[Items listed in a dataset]
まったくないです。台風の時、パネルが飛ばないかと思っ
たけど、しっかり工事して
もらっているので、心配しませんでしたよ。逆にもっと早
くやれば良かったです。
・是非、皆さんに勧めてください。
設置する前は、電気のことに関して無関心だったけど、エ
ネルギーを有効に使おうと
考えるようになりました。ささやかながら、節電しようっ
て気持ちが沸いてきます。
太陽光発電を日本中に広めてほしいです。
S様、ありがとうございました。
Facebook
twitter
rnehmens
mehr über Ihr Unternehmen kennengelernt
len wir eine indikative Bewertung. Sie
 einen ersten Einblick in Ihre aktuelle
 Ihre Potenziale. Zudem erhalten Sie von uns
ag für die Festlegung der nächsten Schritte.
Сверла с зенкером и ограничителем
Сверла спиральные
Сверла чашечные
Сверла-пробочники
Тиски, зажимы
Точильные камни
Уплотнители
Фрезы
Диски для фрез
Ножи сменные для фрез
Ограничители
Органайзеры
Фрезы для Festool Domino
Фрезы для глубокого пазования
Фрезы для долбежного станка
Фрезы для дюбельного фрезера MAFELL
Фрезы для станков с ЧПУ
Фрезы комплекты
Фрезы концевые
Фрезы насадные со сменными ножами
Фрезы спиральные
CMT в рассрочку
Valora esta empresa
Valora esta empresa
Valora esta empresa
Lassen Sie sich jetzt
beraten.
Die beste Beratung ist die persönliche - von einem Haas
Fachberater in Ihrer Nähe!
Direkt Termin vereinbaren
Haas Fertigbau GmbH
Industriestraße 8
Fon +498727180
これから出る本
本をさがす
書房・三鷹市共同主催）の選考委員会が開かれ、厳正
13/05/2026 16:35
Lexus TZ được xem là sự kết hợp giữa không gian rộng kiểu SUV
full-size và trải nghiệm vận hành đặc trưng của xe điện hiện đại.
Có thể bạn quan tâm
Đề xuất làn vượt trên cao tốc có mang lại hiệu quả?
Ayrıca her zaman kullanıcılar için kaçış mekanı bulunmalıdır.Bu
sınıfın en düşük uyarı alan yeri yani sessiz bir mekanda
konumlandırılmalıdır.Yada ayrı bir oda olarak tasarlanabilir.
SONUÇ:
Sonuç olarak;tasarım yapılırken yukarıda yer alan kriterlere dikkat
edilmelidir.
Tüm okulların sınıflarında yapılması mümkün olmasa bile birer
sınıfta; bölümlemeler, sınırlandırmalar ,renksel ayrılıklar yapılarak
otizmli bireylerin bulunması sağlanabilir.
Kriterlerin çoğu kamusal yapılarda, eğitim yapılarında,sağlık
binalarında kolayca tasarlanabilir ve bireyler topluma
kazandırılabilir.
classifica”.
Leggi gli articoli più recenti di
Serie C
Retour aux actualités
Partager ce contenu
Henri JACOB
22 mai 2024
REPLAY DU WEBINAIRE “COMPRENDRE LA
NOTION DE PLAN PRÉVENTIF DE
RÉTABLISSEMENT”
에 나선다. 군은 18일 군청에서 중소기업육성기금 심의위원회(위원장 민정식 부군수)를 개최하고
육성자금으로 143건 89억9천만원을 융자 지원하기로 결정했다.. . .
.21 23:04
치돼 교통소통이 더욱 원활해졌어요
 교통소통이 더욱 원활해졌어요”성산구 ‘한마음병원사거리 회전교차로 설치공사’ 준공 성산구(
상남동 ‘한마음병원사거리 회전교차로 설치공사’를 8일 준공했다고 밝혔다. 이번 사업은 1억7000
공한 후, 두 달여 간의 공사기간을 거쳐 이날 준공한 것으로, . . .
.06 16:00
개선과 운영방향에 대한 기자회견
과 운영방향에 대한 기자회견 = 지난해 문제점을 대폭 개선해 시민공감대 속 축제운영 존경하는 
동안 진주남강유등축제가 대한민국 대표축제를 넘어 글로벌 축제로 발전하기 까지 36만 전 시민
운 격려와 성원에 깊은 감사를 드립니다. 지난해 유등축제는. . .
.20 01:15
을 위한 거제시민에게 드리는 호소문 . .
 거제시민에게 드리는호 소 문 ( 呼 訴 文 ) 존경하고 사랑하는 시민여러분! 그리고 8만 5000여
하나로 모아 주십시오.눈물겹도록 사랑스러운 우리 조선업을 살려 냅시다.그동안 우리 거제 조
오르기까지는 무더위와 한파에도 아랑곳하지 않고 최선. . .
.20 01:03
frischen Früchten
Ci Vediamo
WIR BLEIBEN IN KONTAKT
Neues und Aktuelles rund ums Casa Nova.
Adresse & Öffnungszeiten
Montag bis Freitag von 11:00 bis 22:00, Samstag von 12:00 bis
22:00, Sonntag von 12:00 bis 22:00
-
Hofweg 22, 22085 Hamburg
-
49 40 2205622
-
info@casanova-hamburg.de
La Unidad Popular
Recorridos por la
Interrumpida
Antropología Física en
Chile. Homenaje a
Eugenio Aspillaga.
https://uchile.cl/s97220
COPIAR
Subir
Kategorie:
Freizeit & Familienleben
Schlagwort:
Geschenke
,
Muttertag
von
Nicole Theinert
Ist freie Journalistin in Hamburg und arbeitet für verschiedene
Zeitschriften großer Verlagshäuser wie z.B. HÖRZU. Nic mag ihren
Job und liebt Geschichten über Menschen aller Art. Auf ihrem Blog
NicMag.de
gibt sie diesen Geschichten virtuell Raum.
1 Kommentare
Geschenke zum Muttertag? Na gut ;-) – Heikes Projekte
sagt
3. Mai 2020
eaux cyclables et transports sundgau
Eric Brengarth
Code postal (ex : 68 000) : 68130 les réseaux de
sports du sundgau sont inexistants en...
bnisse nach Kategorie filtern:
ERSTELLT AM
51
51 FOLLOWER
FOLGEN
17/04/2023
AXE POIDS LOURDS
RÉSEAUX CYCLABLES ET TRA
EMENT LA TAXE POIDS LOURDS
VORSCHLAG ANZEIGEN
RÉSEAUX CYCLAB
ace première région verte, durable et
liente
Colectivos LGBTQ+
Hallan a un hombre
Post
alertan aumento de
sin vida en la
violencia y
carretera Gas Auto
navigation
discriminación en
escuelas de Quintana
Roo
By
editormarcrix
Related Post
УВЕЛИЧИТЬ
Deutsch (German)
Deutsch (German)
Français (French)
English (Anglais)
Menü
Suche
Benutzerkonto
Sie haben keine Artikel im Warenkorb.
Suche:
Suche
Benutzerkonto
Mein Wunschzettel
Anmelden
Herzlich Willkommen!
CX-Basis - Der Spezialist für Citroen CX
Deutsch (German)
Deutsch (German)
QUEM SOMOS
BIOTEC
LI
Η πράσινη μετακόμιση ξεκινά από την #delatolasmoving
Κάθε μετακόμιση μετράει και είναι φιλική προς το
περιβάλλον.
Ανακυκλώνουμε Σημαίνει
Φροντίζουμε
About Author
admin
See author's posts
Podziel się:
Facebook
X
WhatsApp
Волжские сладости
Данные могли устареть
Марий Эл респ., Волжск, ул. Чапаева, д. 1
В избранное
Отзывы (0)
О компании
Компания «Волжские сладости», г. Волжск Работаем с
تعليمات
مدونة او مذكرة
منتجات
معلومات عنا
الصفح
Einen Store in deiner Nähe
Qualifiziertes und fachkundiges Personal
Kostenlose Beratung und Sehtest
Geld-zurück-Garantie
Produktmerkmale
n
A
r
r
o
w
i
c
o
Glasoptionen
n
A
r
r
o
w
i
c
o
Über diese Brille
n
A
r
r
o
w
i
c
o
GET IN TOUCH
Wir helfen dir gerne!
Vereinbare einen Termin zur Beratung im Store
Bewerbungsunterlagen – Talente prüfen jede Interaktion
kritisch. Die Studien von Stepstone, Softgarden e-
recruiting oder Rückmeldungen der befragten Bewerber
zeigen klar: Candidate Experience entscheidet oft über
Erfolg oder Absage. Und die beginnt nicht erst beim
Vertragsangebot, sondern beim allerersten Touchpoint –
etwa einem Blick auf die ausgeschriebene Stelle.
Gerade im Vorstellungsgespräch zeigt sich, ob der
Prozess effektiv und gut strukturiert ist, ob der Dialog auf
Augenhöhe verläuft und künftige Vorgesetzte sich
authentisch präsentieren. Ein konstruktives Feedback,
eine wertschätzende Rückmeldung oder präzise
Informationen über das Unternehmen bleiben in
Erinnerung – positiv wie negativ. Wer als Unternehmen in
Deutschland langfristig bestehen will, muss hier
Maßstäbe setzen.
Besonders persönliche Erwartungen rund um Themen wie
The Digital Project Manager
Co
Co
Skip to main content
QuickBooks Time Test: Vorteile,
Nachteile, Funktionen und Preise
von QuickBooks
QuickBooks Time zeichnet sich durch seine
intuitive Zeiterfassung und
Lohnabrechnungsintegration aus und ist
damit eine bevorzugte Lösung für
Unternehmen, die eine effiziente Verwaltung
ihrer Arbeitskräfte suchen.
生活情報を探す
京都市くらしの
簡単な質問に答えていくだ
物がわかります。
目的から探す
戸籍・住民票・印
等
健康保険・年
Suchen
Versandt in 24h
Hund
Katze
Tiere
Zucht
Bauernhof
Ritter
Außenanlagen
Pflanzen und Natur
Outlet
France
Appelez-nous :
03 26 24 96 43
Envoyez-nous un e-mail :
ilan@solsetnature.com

What is required:
Your answer must be a copy of every line in the data above that holds the string "거제시민에게".

Result below:
을 위한 거제시민에게 드리는 호소문 . .
 거제시민에게 드리는호 소 문 ( 呼 訴 文 ) 존경하고 사랑하는 시민여러분! 그리고 8만 5000여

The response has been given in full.